What this task involves. Only one portion of the data is to be written out: from the line bearing "middle mcp: (204, 137)" through the line bearing "index pip: (331, 267)". Write it exactly as it appears.

Entries provided.
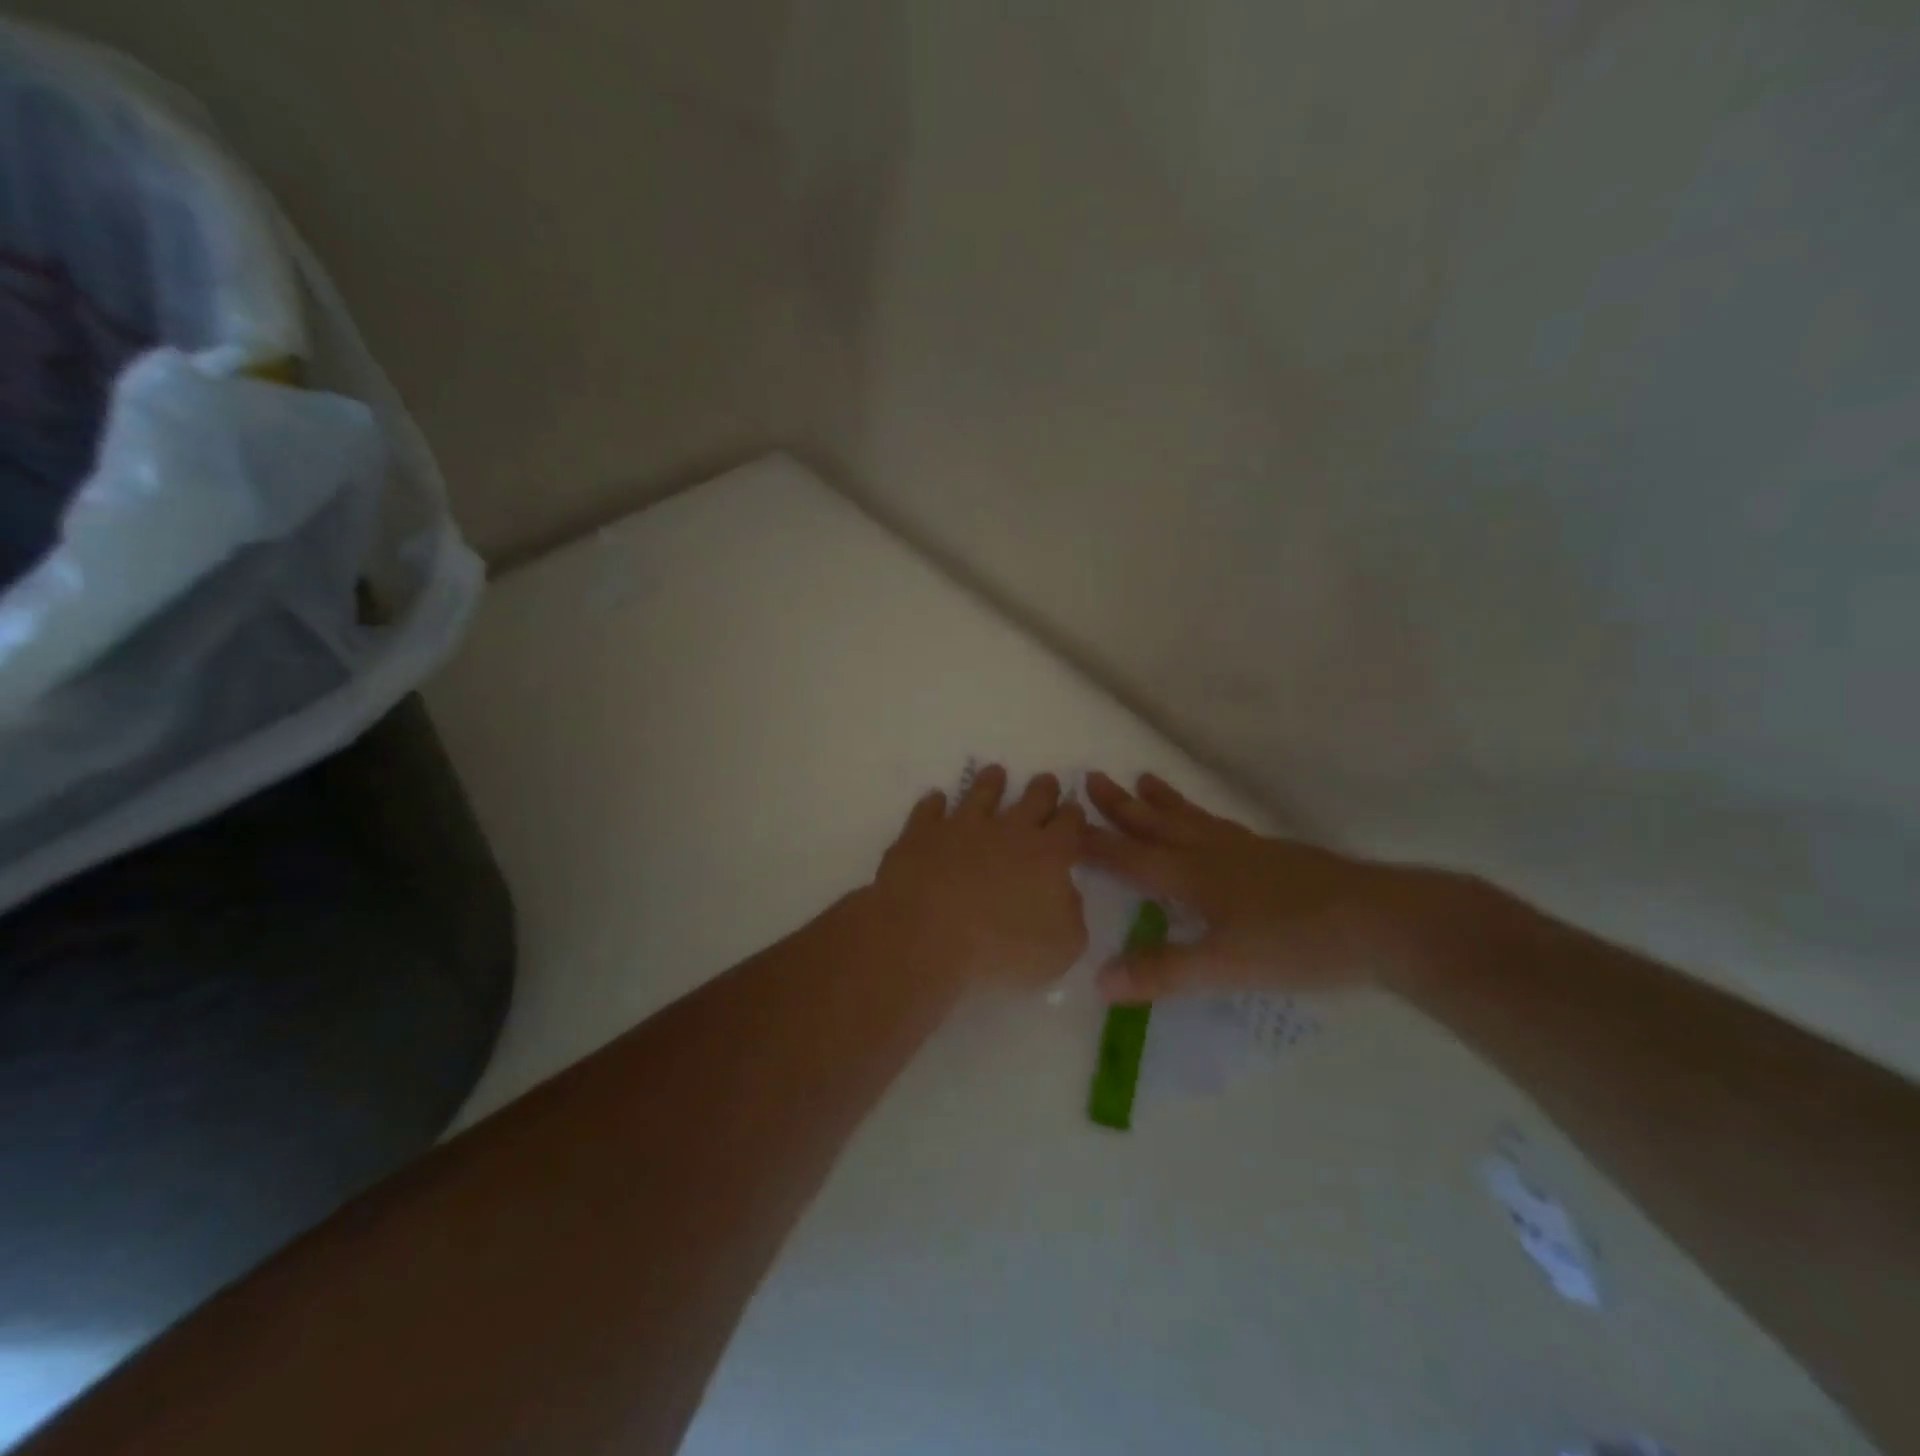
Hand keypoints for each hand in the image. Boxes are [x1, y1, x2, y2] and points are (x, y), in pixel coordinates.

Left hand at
...
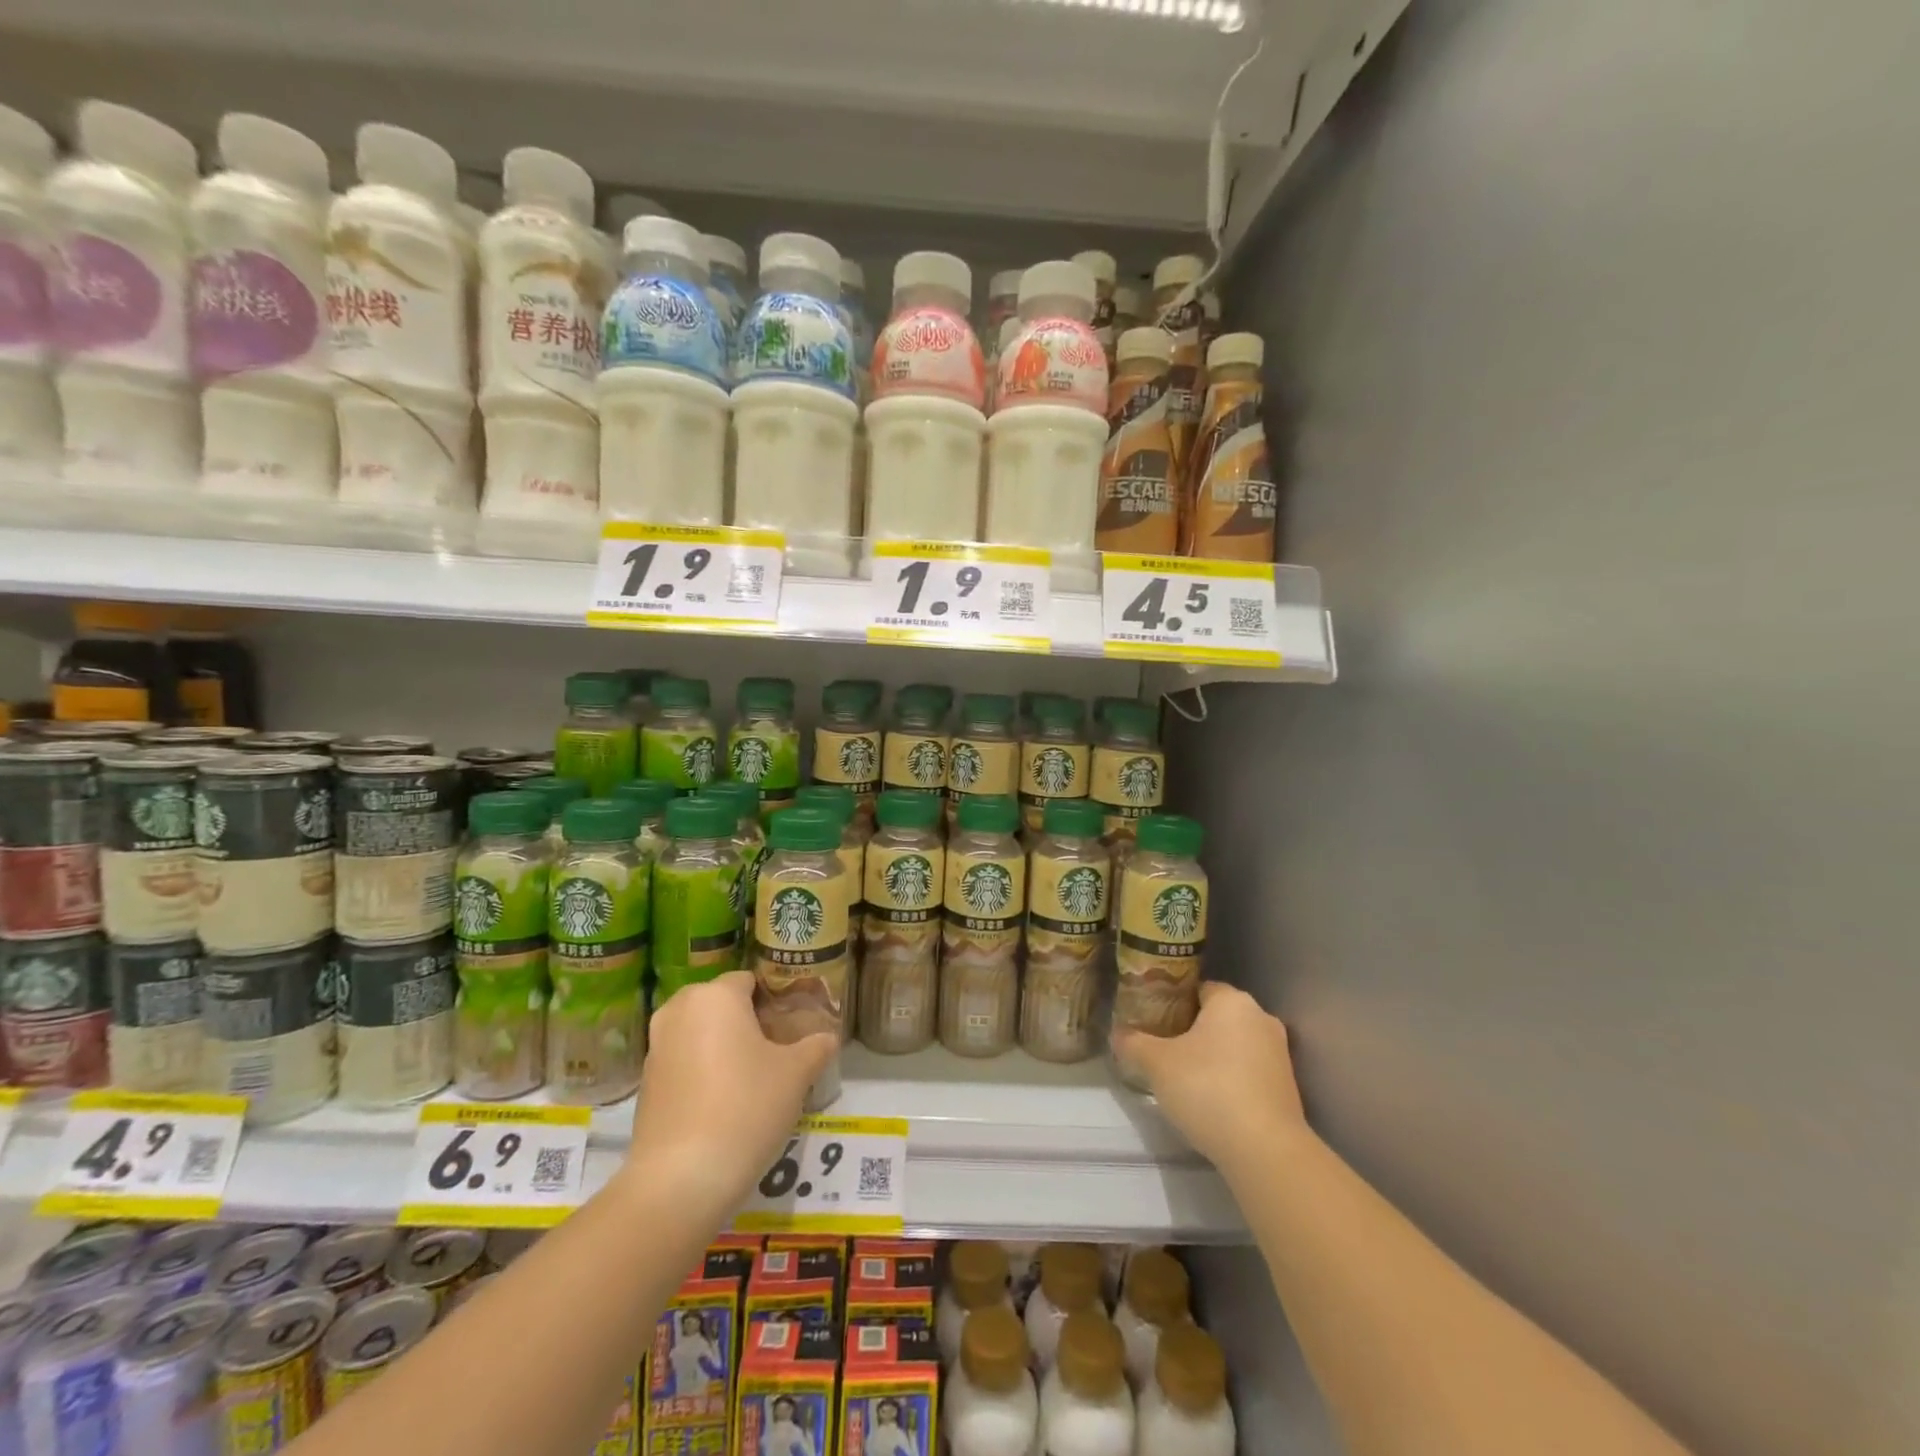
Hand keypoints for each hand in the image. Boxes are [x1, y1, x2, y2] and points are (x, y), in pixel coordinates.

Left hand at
---
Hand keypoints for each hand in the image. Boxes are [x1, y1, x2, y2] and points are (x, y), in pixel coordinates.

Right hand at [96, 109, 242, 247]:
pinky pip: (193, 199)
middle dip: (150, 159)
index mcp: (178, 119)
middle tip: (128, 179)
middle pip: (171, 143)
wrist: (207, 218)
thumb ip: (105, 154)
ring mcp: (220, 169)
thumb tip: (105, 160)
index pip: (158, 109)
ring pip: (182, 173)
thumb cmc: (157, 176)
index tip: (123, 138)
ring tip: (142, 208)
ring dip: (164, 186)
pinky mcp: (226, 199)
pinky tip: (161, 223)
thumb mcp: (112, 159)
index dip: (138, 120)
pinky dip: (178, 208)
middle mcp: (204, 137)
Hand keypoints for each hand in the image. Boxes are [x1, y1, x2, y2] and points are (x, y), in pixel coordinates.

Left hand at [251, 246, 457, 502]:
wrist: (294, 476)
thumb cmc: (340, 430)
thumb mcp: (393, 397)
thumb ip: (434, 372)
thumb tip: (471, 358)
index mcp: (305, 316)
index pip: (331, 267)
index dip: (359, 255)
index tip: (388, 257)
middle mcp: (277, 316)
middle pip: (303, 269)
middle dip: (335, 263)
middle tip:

Expected answer.
middle mcp: (204, 137)
Hand keypoints for each hand in the image. Boxes are [x1, y1, x2, y2] and points are (x, y), in pixel coordinates.

Left hand at [251, 246, 457, 502]:
wrist: (294, 476)
thumb cmc: (340, 430)
thumb mcp: (393, 397)
thumb ip: (434, 372)
thumb tip: (471, 358)
index mcp: (305, 316)
index pip: (331, 267)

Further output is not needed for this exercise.